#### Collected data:
□ □ □ □ □
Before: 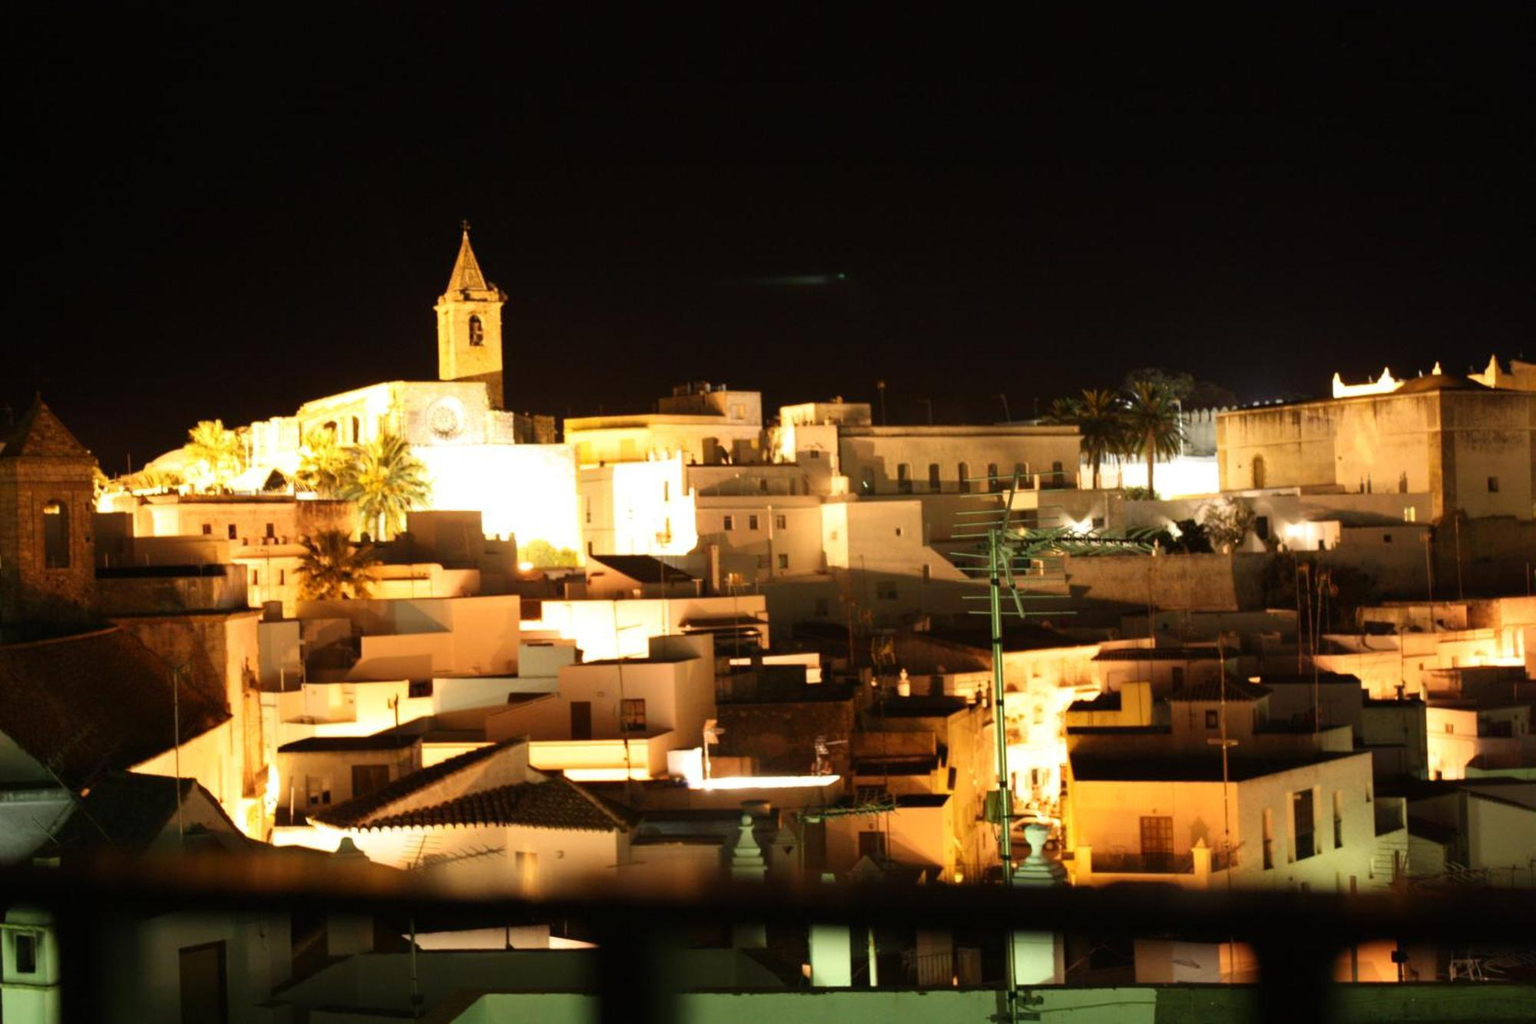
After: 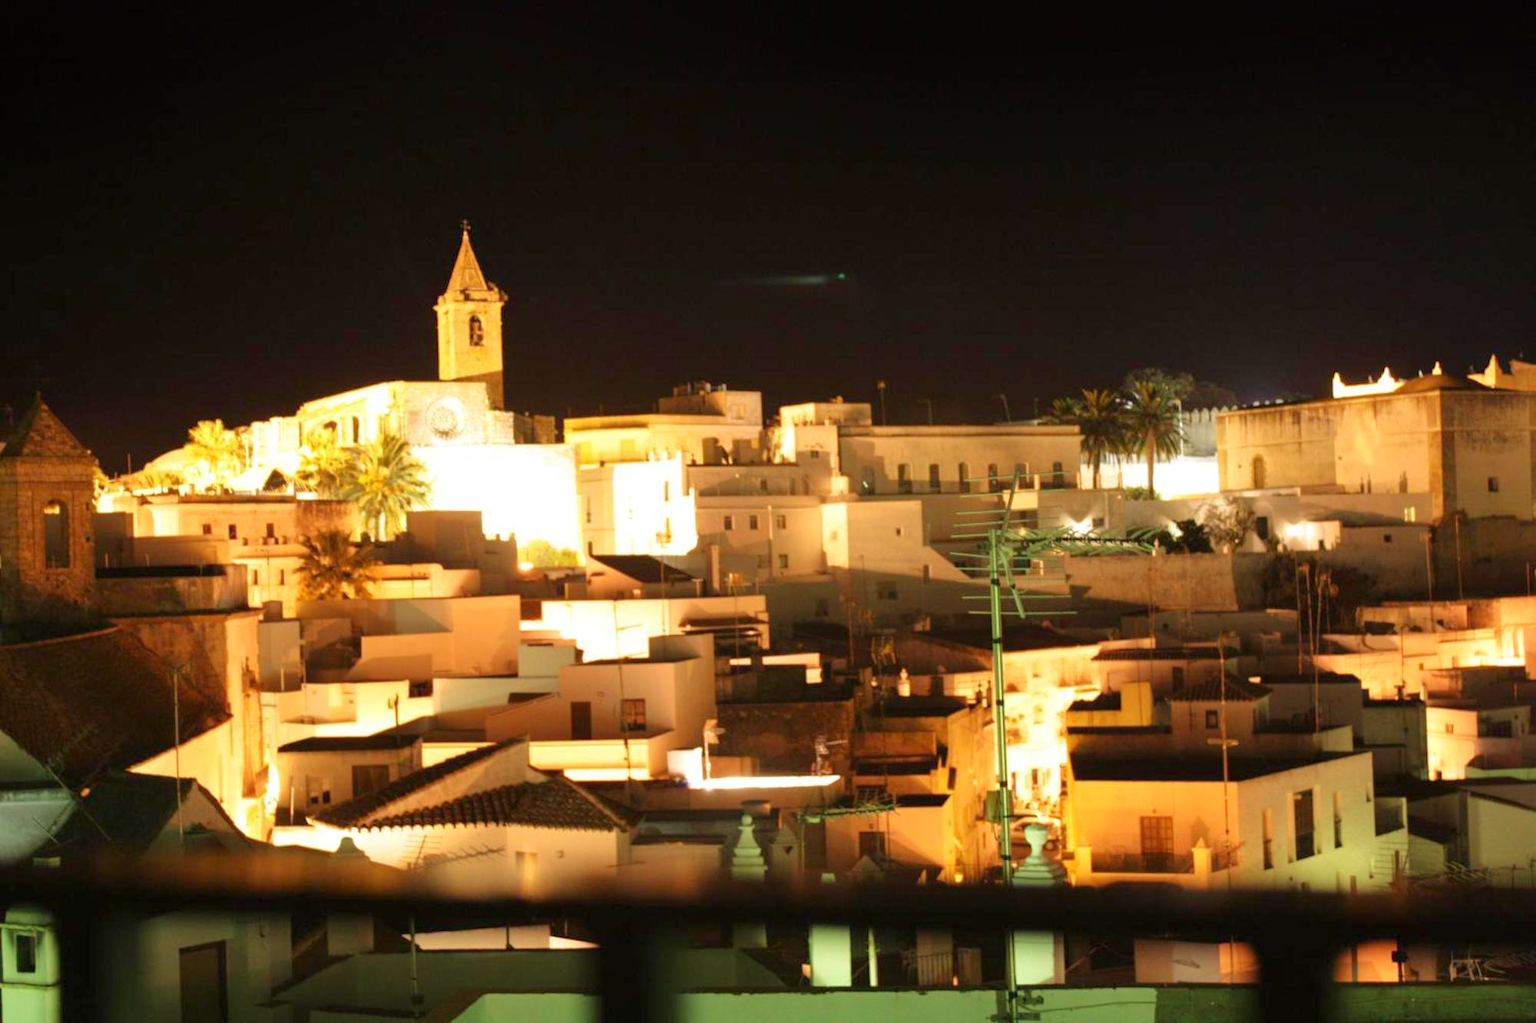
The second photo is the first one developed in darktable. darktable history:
tone equalizer: -7 EV 0.164 EV, -6 EV 0.62 EV, -5 EV 1.13 EV, -4 EV 1.3 EV, -3 EV 1.14 EV, -2 EV 0.6 EV, -1 EV 0.166 EV, smoothing diameter 24.91%, edges refinement/feathering 10.66, preserve details guided filter
velvia: on, module defaults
□ □ □ □ □
Lay out the editing history data above as a numbered list, one item per line and no blank lines. Leave the pictures out of your answer.

1. Before: 
2. After: 
3. The second photo is the first one developed in darktable. darktable history:
4. tone equalizer: -7 EV 0.164 EV, -6 EV 0.62 EV, -5 EV 1.13 EV, -4 EV 1.3 EV, -3 EV 1.14 EV, -2 EV 0.6 EV, -1 EV 0.166 EV, smoothing diameter 24.91%, edges refinement/feathering 10.66, preserve details guided filter
5. velvia: on, module defaults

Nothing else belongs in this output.